Debunking the Zero-Sum Game
The World is quickly turning into a Hacker Republic whereby those with the most informational and hacking superiority accrue all the power. We believe this is not inevitable.
Root causes are hypercomplexity, paradigms based on unverified trust and, ultimately, the unresolved apparent dichotomy between citizens’ right of privacy and nations’ duty of preserve cyber-investigation capabilities.
At TCA, we discovered that meaningful digital freedom and public safety are not an “either or” choice but a “both or neither” challenge, which can largely be solved by reconceptualizing IT security as a governance problem.

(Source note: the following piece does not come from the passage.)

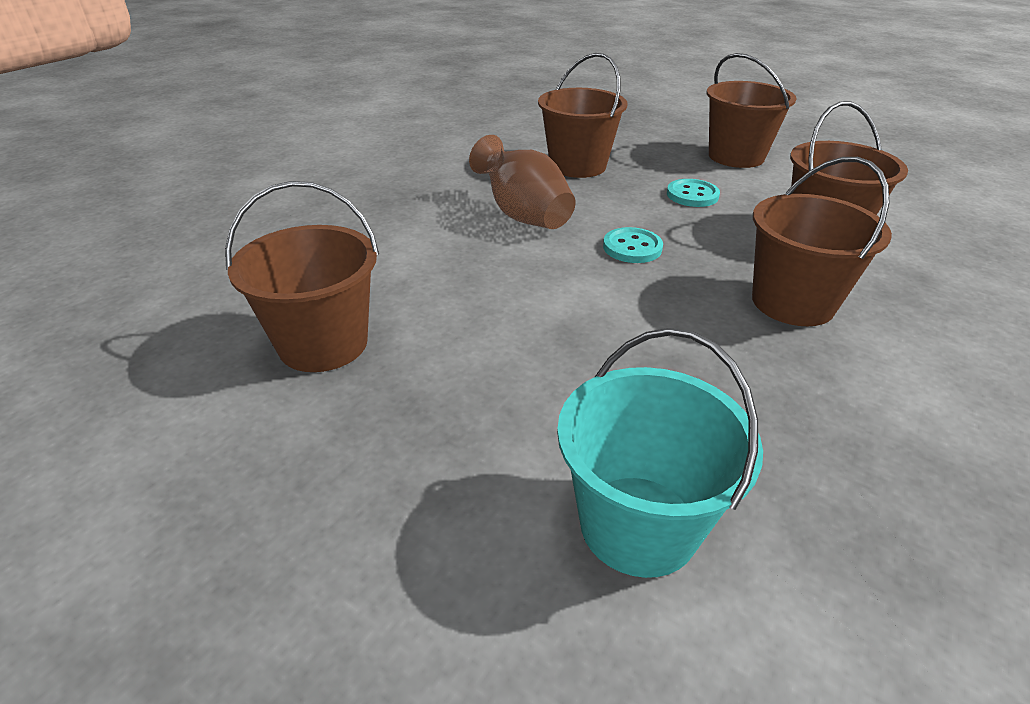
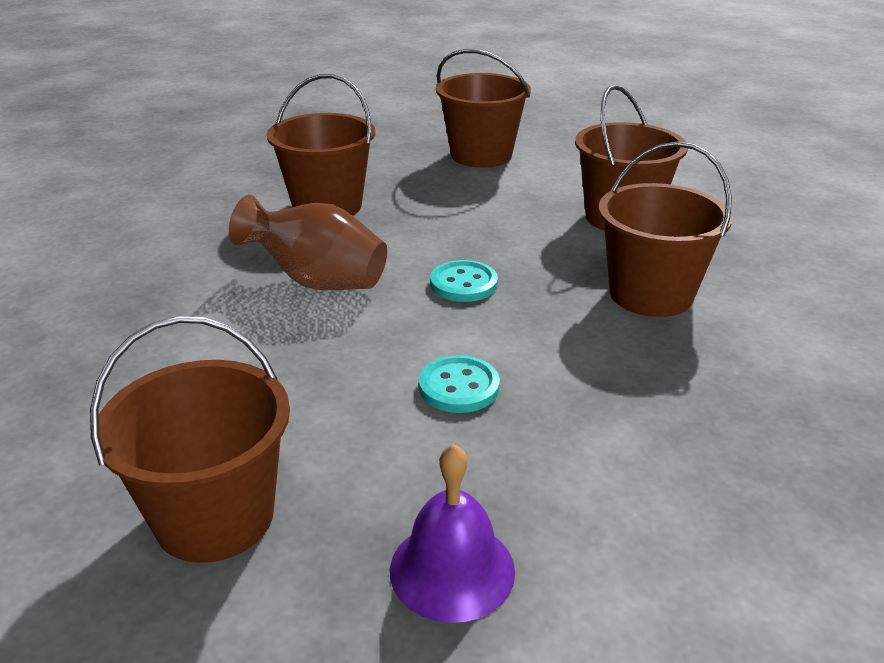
camera: 30 degrees left, 5 degrees down
(438, 442) = (452, 569): none -> purple bell
(638, 524) = (701, 561): turquoise bucket -> none
(692, 195) = (474, 209): turquoise button -> turquoise button (459, 387)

Radically increase IT and AI trustworthiness
Since 2013, we promoting the creation and wide adoption of new IT security standard setting and certification body – and a compliant open computing base and ecosystem – that radically-exceeds the state-of-the-art in trustworthiness of critical human computing IT and AI systems, while concurrently solidly enabling legitimate lawful access. Initially for mass-market human computing scenarios in the private sector, and then in critical governmental and AI. The new Certification Body, while free-standing as a voluntary public-private initiative, will also be proposed as a “schema” within the EU Cybersecurity Certification Framework and as a new initiative under UN International Telecommunication Union (ITU-T) processes.
Our Unique Paradigms
Cybersecurity is a governance problem
All and every software, hardware and processes that are critically involved in an IT service provisioning or lifecycle – from CPU design to fabrication, from hosting room access to standard setting – are subject to extreme verification relative to complexity, or to extremely resilient cyber-social oversight, based on offline citizen-witness or citizen-jury processes. We reconceptualize the cybersecurity of any given critical IT system/experience as the by-product of the intrinsic resilience, accountability, and competency of organizational and cyber-social processes.

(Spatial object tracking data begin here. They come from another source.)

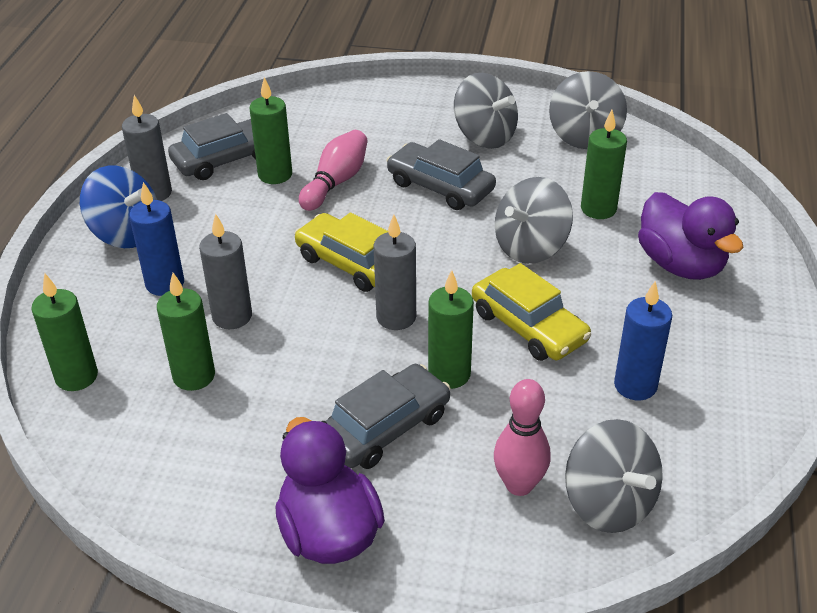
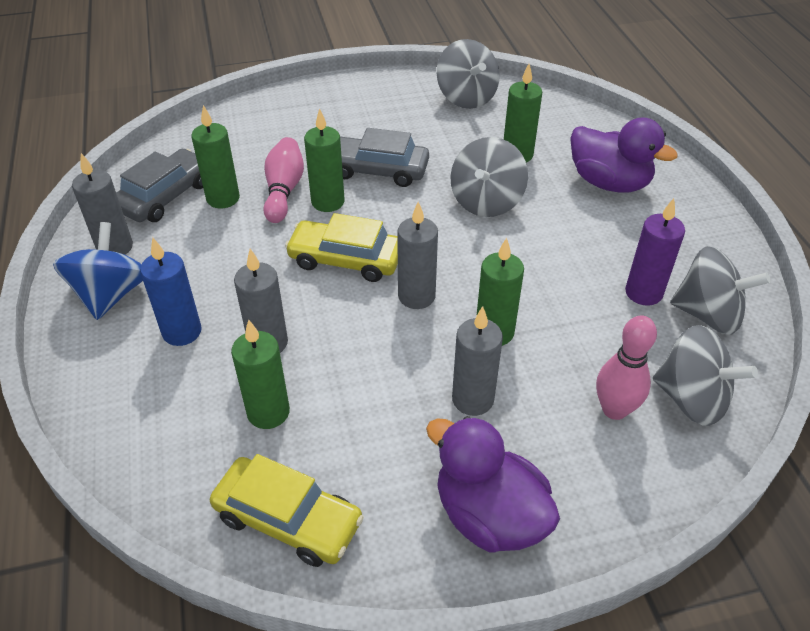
camera: 25 degrees left, 5 degrees up
(76, 377) = (149, 454): green candle -> green candle (328, 202)
(126, 233) = (111, 294): blue spinning top -> blue spinning top turned 90 degrees counterclockwise
(385, 427) = (472, 399): grey car -> grey candle
(484, 136) = (386, 117): grey spinning top -> grey spinning top (708, 315)
(528, 326) = (530, 269): yellow car -> yellow car (288, 519)
(635, 385) = (643, 293): blue candle -> purple candle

Why do we need a new Certification Body?
Even the most secure IT certifications and technologies available today offer levels of trustworthiness – and trustworthiness measurability – that are radically-lower than what is required by many narrow- or wide-market critical societal use cases. This problem extends to critical AI systems, which must rely on such IT for their most critical “root-of-trust” sub-systems.
Extreme accountability and competency
The statute of the Trustless Computing Association and its planned Trustless Computing Certification Body are conceived to ensure they will sustainably remain extremely user-accountable, citizens-accountable, ethical and technically-proficient. By statute, it’s decision-making power will be transferred to a mix of end-users, informed random-sampled citizens, democratic nations, and top ethical cybersecurity experts.

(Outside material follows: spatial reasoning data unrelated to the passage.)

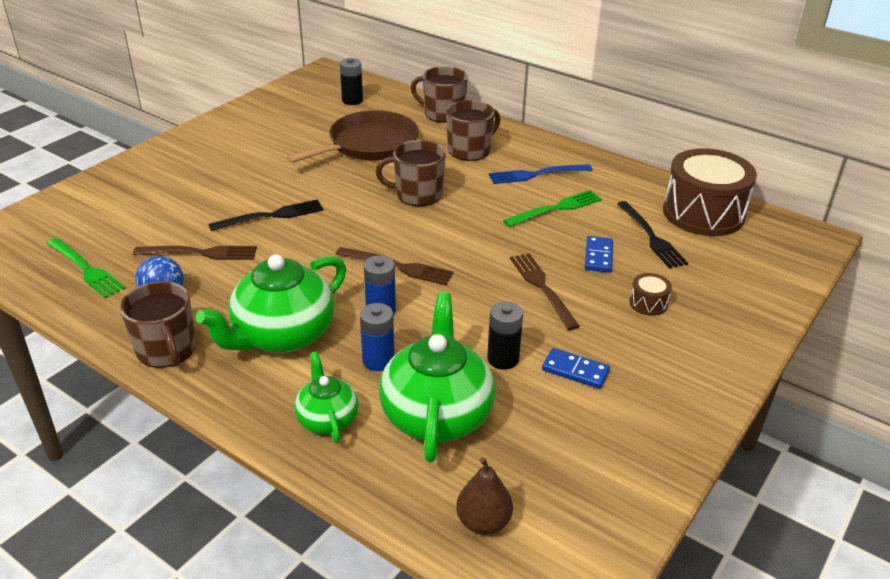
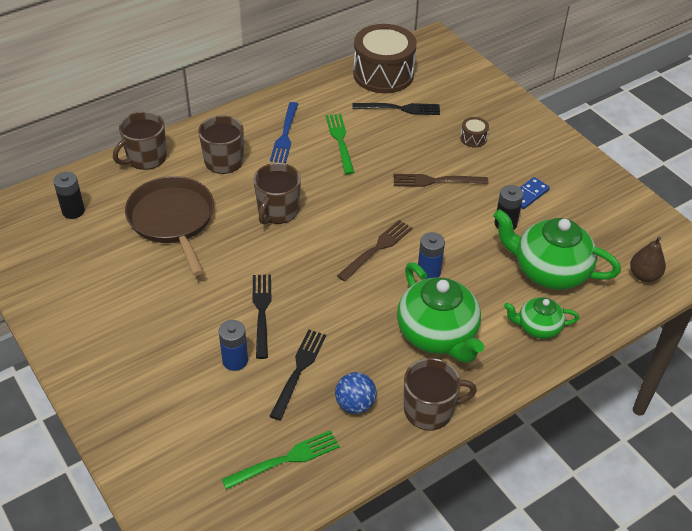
camera: 70 degrees left, 10 degrees up
(200, 253) = (298, 370): brown fork -> black fork
(378, 360) = (486, 287): blue battery -> blue battery (235, 360)
(598, 256) = (411, 141): blue domino -> none

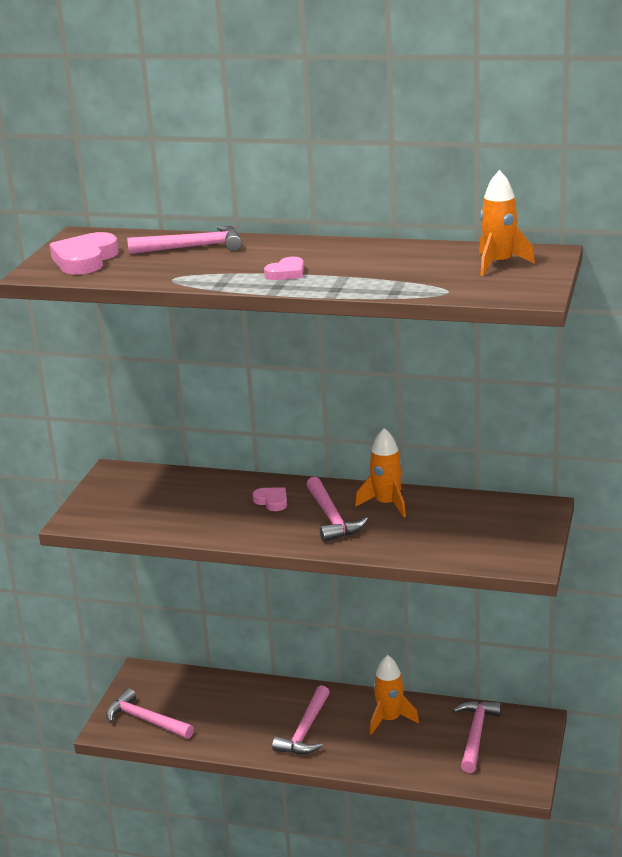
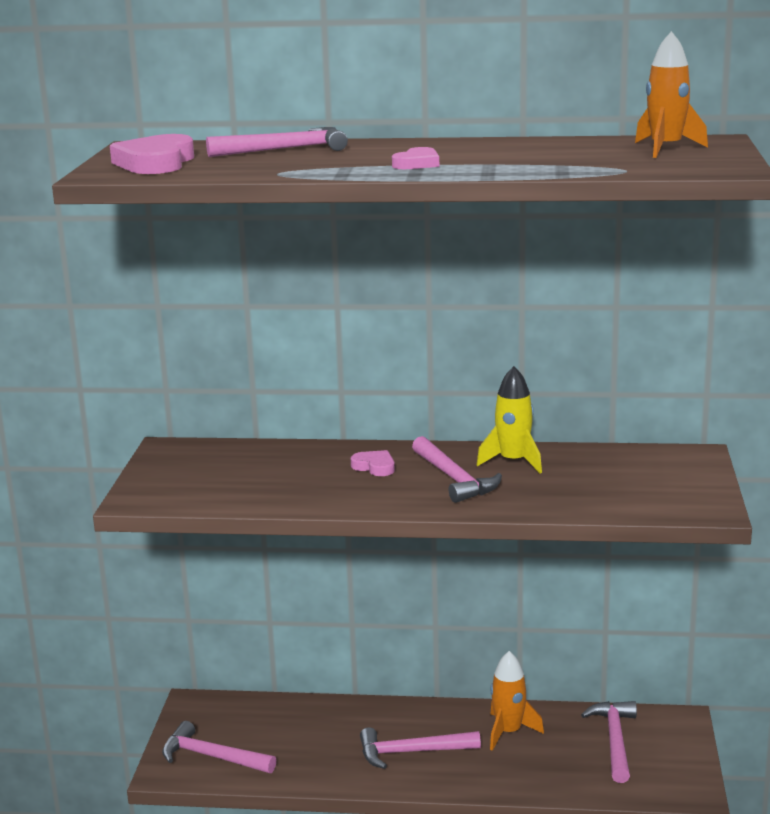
camera: 10 degrees left, 5 degrees down
(305, 730) = (412, 752): pink hammer -> pink hammer turned 75 degrees clockwise
(386, 504) = (513, 461): orange rocket -> yellow rocket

A Quest for Freedom within & through IT
Trustless Computing Association and its spin-off startup TRUSTLESS.AI are primarily the fruit of 17 years of the single-minded quest by Rufo Guerreschi to realize the potential of ICT to radically improve individual civil freedoms and democratic participation, by founding multiple NGOs and startups in the areas of e-participation, free software, and bleeding-edge privacy-enhancing technologies and standards. In 2013, he crossed path with Roberto Gallo, on a similar quest with similar determination – and highly complementary skills – creating a steel bond that lasts to this day. Since 2015, it has accrued top governance, technical and end-user partners.
Trustless Computing Certification Body & CivicNet
Since 2014, the Trustless Computing Association has been promoting and building the Trustless Computing Certification Body, a new IT security certification body and schema, aimed at ultra-high, radically-unprecedented levels of trustworthiness; while at once solidly enabling legit lawful access. Both such goals are achieved primarily through (1) extreme levels of ethical and public security-review in relation to complexity of all tech and processes critically-involved in the entire lifecycle, down to CPU design and chip fabrication oversight; and through (2) extreme levels of citizen-accountability, independence, and technical proficiency of the governance and socio-technical process, including the wide utilisation of citizen-witness and citizen-jury based oversight processes.
In parallel, our public and private partners, our spin-off startup TRUSTLESS.AI, and our 15-25M€ TRUSTLESS Dual-Use Initiave are building SeeVik Net: a Trustless-Computing-compliant low-royalty open computing base, ecosystem and IT service. While initially offering high-level certifications targeted at the confidentiality, integrity and non-repudiability of the most critical civilian and governmental transactions and communications, TCCB will expand to other sub-domains, and to ultra-high availability use cases. It aims to be complementary, synergic and inspirational for existing and upcoming cybersecurity certifications. It will strongly promote downward compatibility in respect to EU Secret, eIDAS Qualified, Common Criteria EAL4, SOG-IS, and inspire future certification schemas within the new European Cybersecurity Certification Framework.